= Samuel Collins (physician, born 1619) =

British doctor and author

Samuel Collins (1619 - 26 October 1670; Samuel Collins I in Russian bibliography, see disambiguation) was an English medical doctor and writer. Collins was a personal physician to Alexis I of Russia in 1659–1666 and the author of The Present State of Russia printed in London in 1671.

==Biography==

Born to a vicar in Braintree, Samuel Collins entered Corpus Christi College, Cambridge in 1635, but for some reason took no degree at the university. Presumably, he a pursued medical career in Padua where he graduated M.D; in 1659 his diploma was recognized by Oxford University. In 1659 or 1660 Collins was approached by John Hedben, one of several men in Russian employ assigned the task of recruiting skilled Europeans for service at the court of Tsar Aleksei Mikhailovich. Collins accepted the proposal and shortly moved to Moscow. He remained in the capital for nine years as personal physician to Tsar Aleksei. Collins practiced such remedies as Deer horns, Moose hoofs and Hare hair (Cor.cervi, ungul.Al., pil. Lepor), apparently with success. Collins resigned from Russian service 28 June 1666 with honours and a generous pay and immediately left for England. There he compiled his notes on life in Muscovy into The Present State of Russia, in a Letter to a Friend in London. Collins declared that he deliberately had not used any written sources, pretending that no man of his intelligence and capabilities has ever traveled to Moscow. Modern analysis corroborated this claim.

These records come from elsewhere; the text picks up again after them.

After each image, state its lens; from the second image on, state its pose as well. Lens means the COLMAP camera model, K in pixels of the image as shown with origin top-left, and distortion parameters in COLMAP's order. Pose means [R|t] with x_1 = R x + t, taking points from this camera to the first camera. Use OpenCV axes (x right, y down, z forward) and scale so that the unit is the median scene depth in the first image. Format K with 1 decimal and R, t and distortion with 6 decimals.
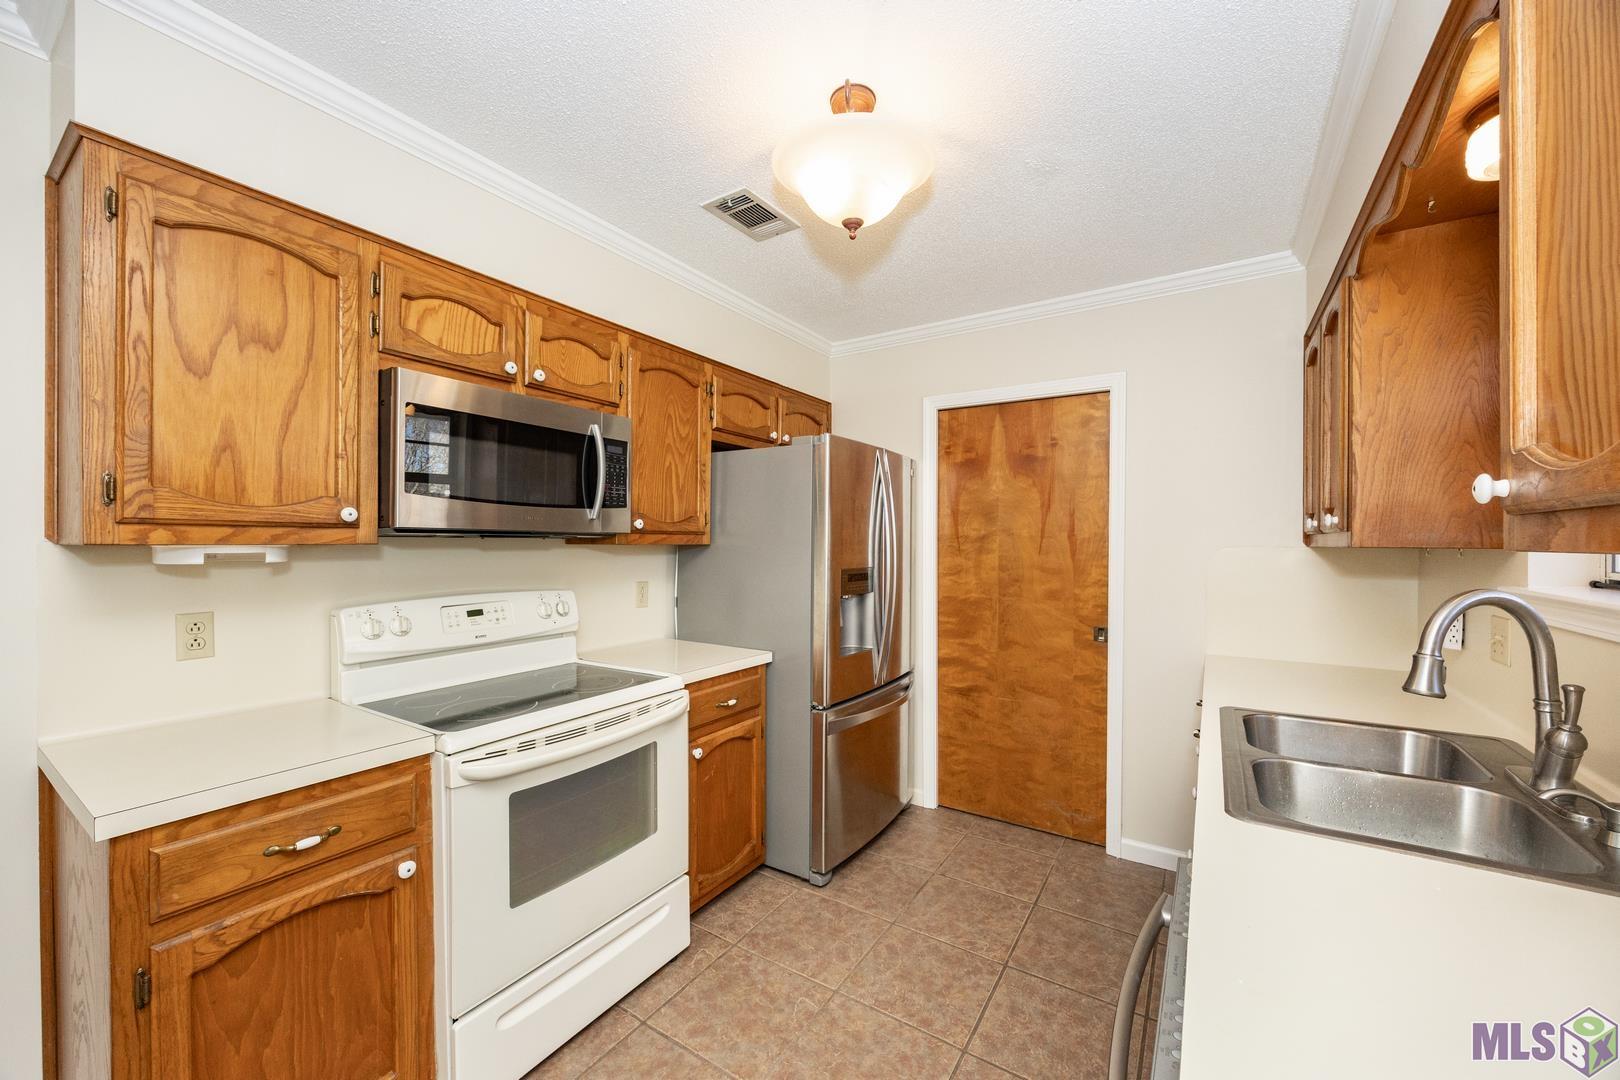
lens RADIAL K [[613.1, 0, 801.8], [0, 613.1, 538.8], [0, 0, 1]] dist [-0.001161, -0.000123]
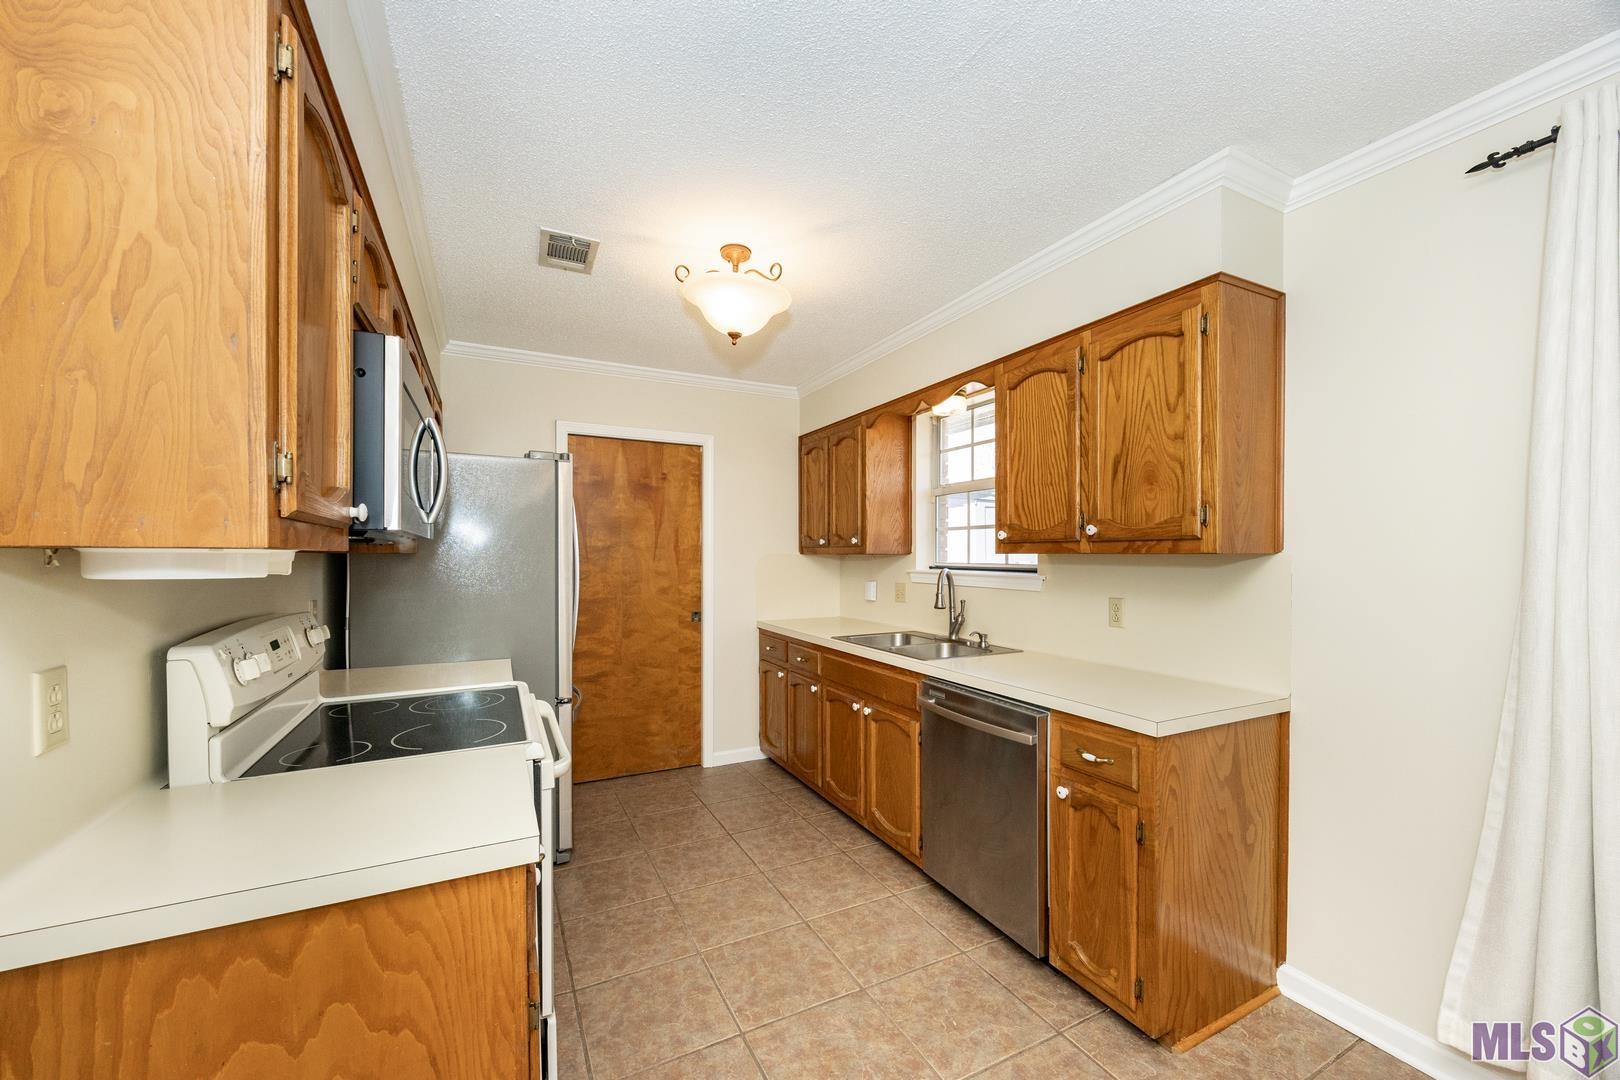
lens RADIAL K [[627.2, 0, 810.0], [0, 627.2, 540.0], [0, 0, 1]] dist [-0.002566, -0.000327]
pose [[0.492192, 0.019307, 0.870273, -0.859723], [-0.005674, 0.999804, -0.018972, 0.006581], [-0.870468, 0.004400, 0.492205, 0.070302]]
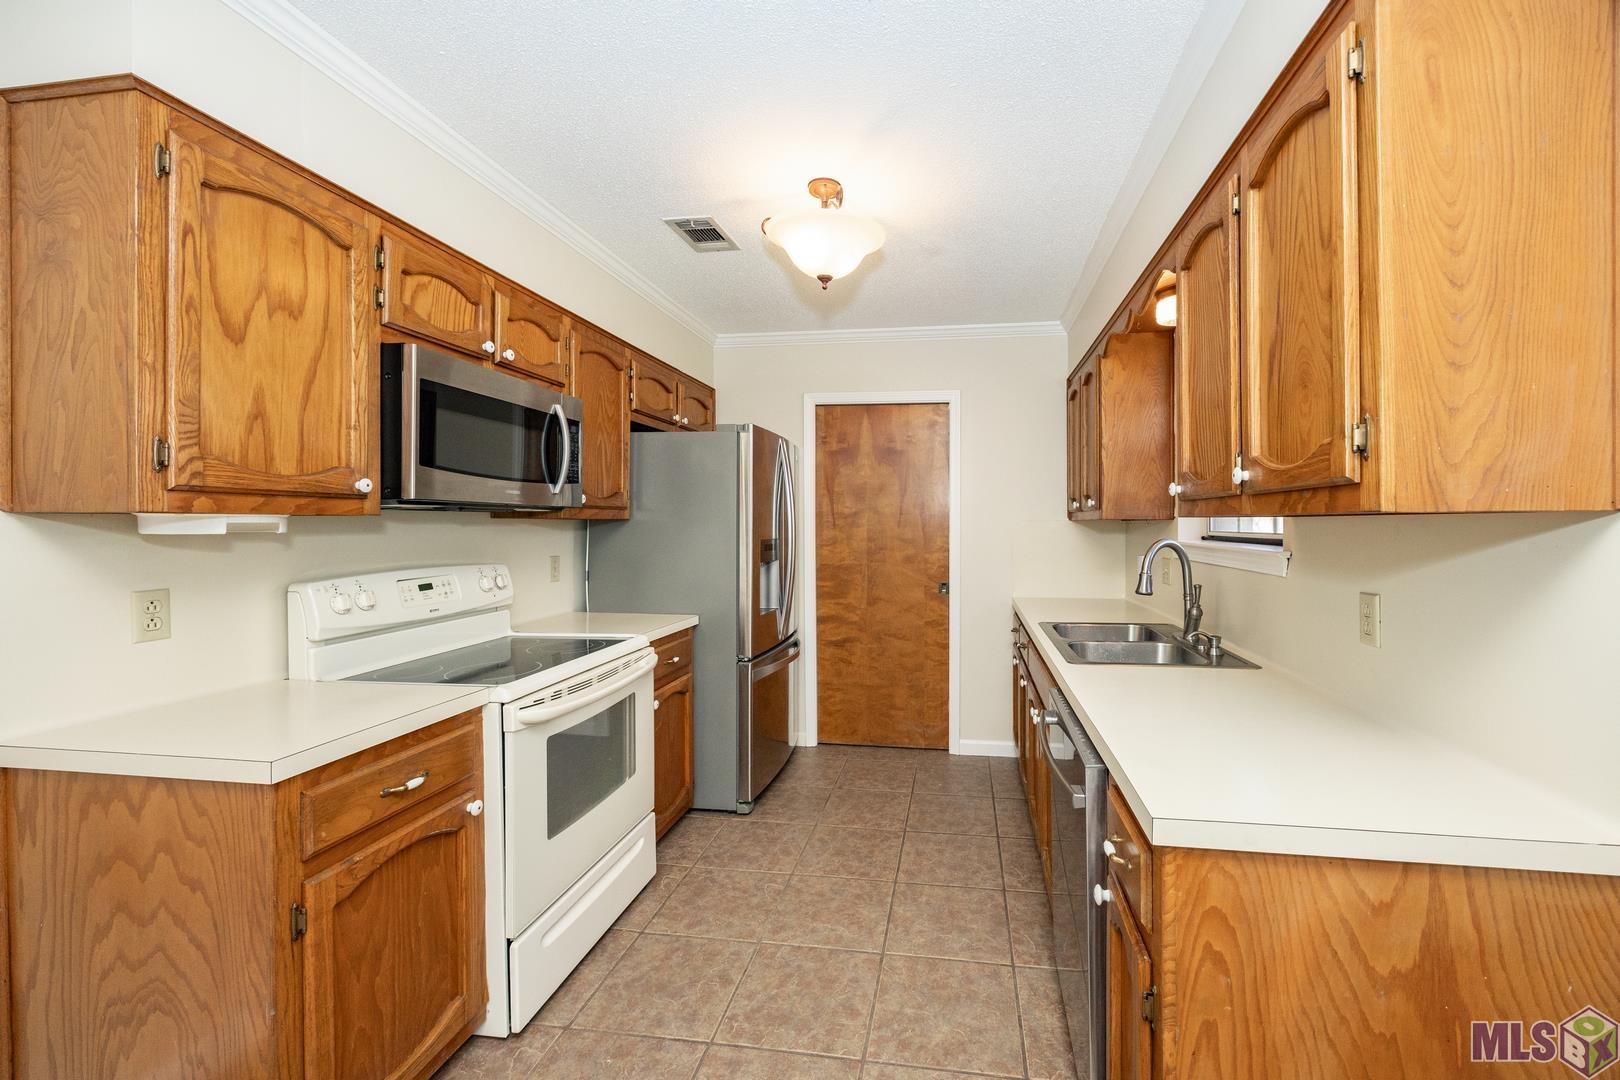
lens RADIAL K [[646.4, 0, 872.0], [0, 646.4, 508.2], [0, 0, 1]] dist [-0.000494, 0.000079]
pose [[0.901269, 0.008383, 0.433180, -0.332391], [-0.001408, 0.999864, -0.016419, 0.010525], [-0.433258, 0.014188, 0.901158, -0.241735]]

The first English edition of The Present State of Russia was released in 1667 and reissued in 1668, 1671 and 1698. Collins, according to a cenotaph in Braintree, died "taking a journey into France" on 26 October 1670 in Paris. The French edition was printed anonymously in 1679; the German translation in 1929. The first Russian edition, translated by Pyotr Kireyevsky from a French print, was published in 1828 (excerpts) and 1841 (complete text); in 1846 Kireyevsky published a translation of an English original. The book was regularly reprinted since.

==Critical assessment==

The book contains 26 chapters, arranged without a particular plan. As a doctor, Collins paid particular attention to local climate, nature and food habits. His account of Russian life outside of Moscow is, however, grossly incorrect: for example, he described contemporary Ukrainians as "Circassians sic, a people of Tartarian race". On the other hand, he rebutted the legendary Vegetable Lamb cryptid that found its place in Peter Petreius book.

Like contemporary Western authors, Collins indiscriminately filled the book with unreliable anecdotes. Some of these stories can be traced to common European tales; others, based on a game of Russian words, give away his knowledge of vernacular spoken Russian. Collins, apart from retelling anecdotes, provided unique information not available in other Western sources:
- about the minister Afanasy Ordin-Nashchokin
- about commercial rivalry between the Dutch and English traders in Muscovy (by the 1660s the Dutch were clearly winning)
- and about the tsar himself.

19th century Russian critics catalogued Collins under the russophobe variety of Western reporters, along with Giles Fletcher, the Elder and Peter Petreius. His unforgiving account of muscovite ethics, morality and religion is fully in line with these and other Western reports; modern analysis regards this aspect of his book as generally correct from the Protestant viewpoint of that period. His own morality is evident from the passages related to crimes and punishment:
- Collins approved execution of money forgers by pouring molten tin in their mouths, citing a Latin phrase with a meaning of "a fair law cures the crime with its own weapons"
- Likewise, Collins approved execution of wives who killed their husbands through burying them alive, because "a wife who could not even love her husband truly deserved death".

==Disambiguation==

Life of Samuel Collins I overlapped with the lives of two other physicians also named Samuel Collins:
- Samuel Collins (physician, born 1618) (1618–1710), M.D. (Cambridge), a personal physician to Charles II of England and author of A System of Anatomy
- Samuel Collins (physician, born 1617) (1617–1685), M.D. (Oxford), scholar and registrar at Oxford University

Father of Samuel Collins I, the vicar of Braintree, was also named Samuel. Ambiguous events in this biography were interpreted as in C. H. & Thomson Cooper 1860 article.